With that same opaqueness of mind that day, the big hoses were snaked into the holds, connected to the pumps, the pumps coaxed to life and the bad old diesel went streaming in glorious spray out in the air and down to the sea.  It reminded me of fireboats in New York harbor celebrating the arrival of the Queen Mary.
We could see the mouth of Da Nang harbor in the distance, but Almighty Rambo in his wheelhouse decided we had burned enough good fuel and ordered the operation under way.  Close enough to the China Sea for our purpose, and removed from the harbor traffic, 700,000 gallons left its berth and stained the water with a rainbow slick for miles behind.

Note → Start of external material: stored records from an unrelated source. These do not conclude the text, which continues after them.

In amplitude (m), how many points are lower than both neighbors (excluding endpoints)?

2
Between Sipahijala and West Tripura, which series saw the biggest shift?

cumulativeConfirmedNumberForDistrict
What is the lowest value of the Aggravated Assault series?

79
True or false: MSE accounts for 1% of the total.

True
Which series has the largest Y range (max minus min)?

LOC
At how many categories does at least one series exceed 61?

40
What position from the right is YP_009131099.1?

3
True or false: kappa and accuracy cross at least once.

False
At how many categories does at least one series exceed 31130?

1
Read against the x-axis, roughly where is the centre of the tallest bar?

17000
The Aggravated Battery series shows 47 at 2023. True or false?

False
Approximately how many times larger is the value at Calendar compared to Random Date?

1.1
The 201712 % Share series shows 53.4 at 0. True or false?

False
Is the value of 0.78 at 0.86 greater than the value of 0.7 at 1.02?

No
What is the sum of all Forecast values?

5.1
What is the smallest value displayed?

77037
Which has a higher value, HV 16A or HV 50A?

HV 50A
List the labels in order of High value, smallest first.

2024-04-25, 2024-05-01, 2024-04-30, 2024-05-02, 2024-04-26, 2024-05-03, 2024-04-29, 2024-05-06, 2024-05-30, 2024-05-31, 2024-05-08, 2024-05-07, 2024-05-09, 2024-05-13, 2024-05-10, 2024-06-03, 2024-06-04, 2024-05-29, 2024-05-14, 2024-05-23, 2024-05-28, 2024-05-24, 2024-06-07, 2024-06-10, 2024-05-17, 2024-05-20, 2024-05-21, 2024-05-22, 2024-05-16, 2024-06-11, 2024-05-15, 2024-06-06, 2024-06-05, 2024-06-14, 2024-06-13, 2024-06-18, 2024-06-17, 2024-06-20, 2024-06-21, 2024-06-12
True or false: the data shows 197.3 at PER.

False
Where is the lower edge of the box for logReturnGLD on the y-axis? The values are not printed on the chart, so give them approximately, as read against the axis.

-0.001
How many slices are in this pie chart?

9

Having re-written this re-write I am readier than you guys to take leave of this page; but I cannot, quite yet: there is one more matter to bare.
As I turned my home toxic with bug killer this morning, I thought back to that outing on the old YG-56.  I thought of my own life forever changed by Agent Orange; my lifespan probably truncated as one outcome of the exposure forty-two years ago.
I recently learned that Da Nang airbase was one of three dumps in-country for Agent Orange.  The airbase adjoins the water on one side.  Considering our cavalier attitude about getting rid of unwanted materiel, I pause and wonder…what if?
I watched a documentary on centers in Viet Nam which care for the victims of Agent Orange.  The victims are third generation from the American War; most of them close in age to the little napalmed girl in her day.  The little kids ran and laughed and played for the camera; but they had cleft palates, deformed limbs and the unmistakable faces of mental retardation.
There are an estimated 350,000 such children today.  After all us old fart Vets getting disability for our many ills die off, will we do anything then with the surplus cash for our legacy of shame?